Yang’s team used a technique called DIRE (DIffusion Reconstruction Error) to detect these diffusion-generated videos.

DIRE measures the difference between an input image and its reconstructed output image using a pretrained diffusion model. This method allows DIVID to identify the subtle signs of AI-generated videos that other detection tools might miss.

Earlier this year, Yang’s team released Raidar, a tool for detecting AI-generated text. Raidar analyzes the text itself, measuring how many edits a language model makes to a given text.

More edits suggest the text was written by a human, while fewer edits indicate it was likely generated by AI. This concept proved powerful for text detection and inspired the team to apply it to video detection.

“The insight in Raidar—that an AI’s output is often considered high-quality by another AI, resulting in fewer edits—is really powerful and extends beyond just text,” said Yang. “Given that AI-generated video is becoming more and more realistic, we wanted to take the Raidar insight and create a tool that can detect AI-generated videos accurately.”

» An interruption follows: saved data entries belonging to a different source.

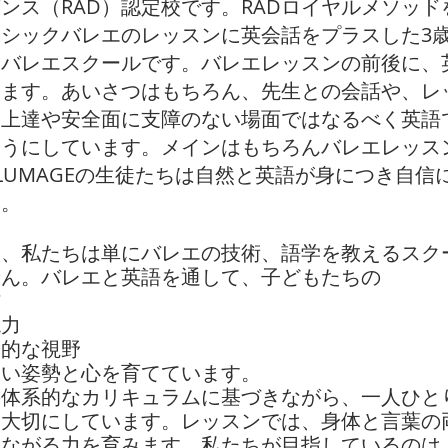
ンス（RAD）認定校です。
RADロイヤルメソッド
ラシックバレエのレッスンに英会話を
プラスした3
るバレエスクールです。
バレエレッスンの前後に、
します。
あいさつはもちろん、先生との会話や、
レ
エ上達や安全面に支障のない場面ではなるべく
英語
ようにしています。
メインはもちろん
バレエレッス
 PLUMAGEの生徒たちは自然と英語が
身につき
自信
す。
し、私たちは単にバレエの技術、語学を教えるスク
せん。バレエと英語を通して、子どもたちの
信
現力
際的な視野
しい姿勢と心を育てています。
の体系的なカリキュラムに基づきながら、一人ひと
を大切にしています。レッスンでは、身体と言葉の
つながる力を育みます。私たちが目指しているのは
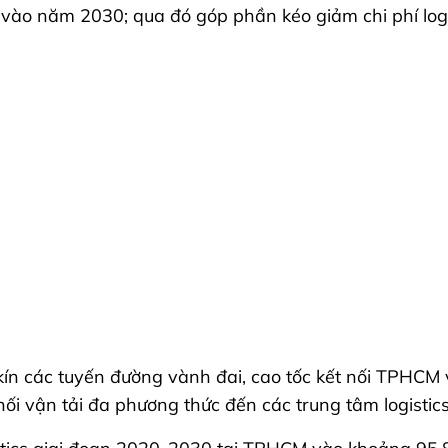
ào năm 2030; qua đó góp phần kéo giảm chi phí log
ín các tuyến đường vành đai, cao tốc kết nối TPHCM 
i vận tải đa phương thức đến các trung tâm logistics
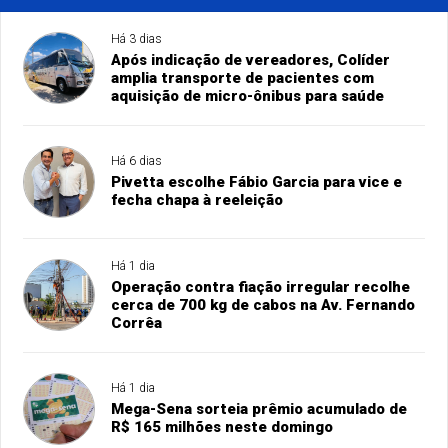
Há 3 dias
Após indicação de vereadores, Colíder
amplia transporte de pacientes com
aquisição de micro-ônibus para saúde
Há 6 dias
Pivetta escolhe Fábio Garcia para vice e
fecha chapa à reeleição
Há 1 dia
Operação contra fiação irregular recolhe
cerca de 700 kg de cabos na Av. Fernando
Corrêa
Há 1 dia
Mega-Sena sorteia prêmio acumulado de
R$ 165 milhões neste domingo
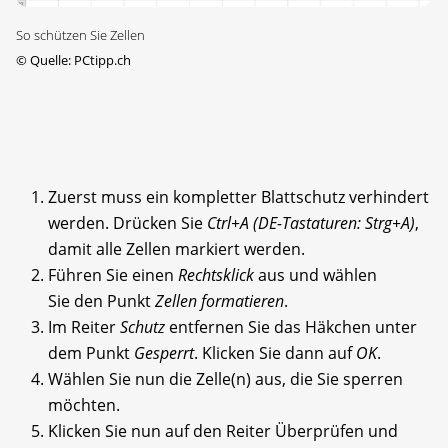
So schützen Sie Zellen
©
Quelle: PCtipp.ch
Zuerst muss ein kompletter Blattschutz verhindert
werden. Drücken Sie
Ctrl+A (DE-Tastaturen: Strg+A)
,
damit alle Zellen markiert werden.
Führen Sie einen
Rechtsklick
aus und wählen
Sie den Punkt
Zellen formatieren
.
Im Reiter
Schutz
entfernen Sie das Häkchen unter
dem Punkt
Gesperrt
. Klicken Sie dann auf
OK
.
Wählen Sie nun die Zelle(n) aus, die Sie sperren
möchten.
Klicken Sie nun auf den Reiter Überprüfen und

The researchers used the same concept to develop DIVID, creating a generative video detection method that can identify videos produced by diffusion models.

Their research paper, which includes open-sourced code and datasets, was presented at the Computer Vision and Pattern Recognition Conference (CVPR) in Seattle on June 18, 2024.

With DIVID’s high accuracy, it offers a promising solution to the challenge of distinguishing real videos from AI-generated ones. This tool could be crucial in preventing fraud and ensuring the authenticity of video content in various fields, from corporate security to social media.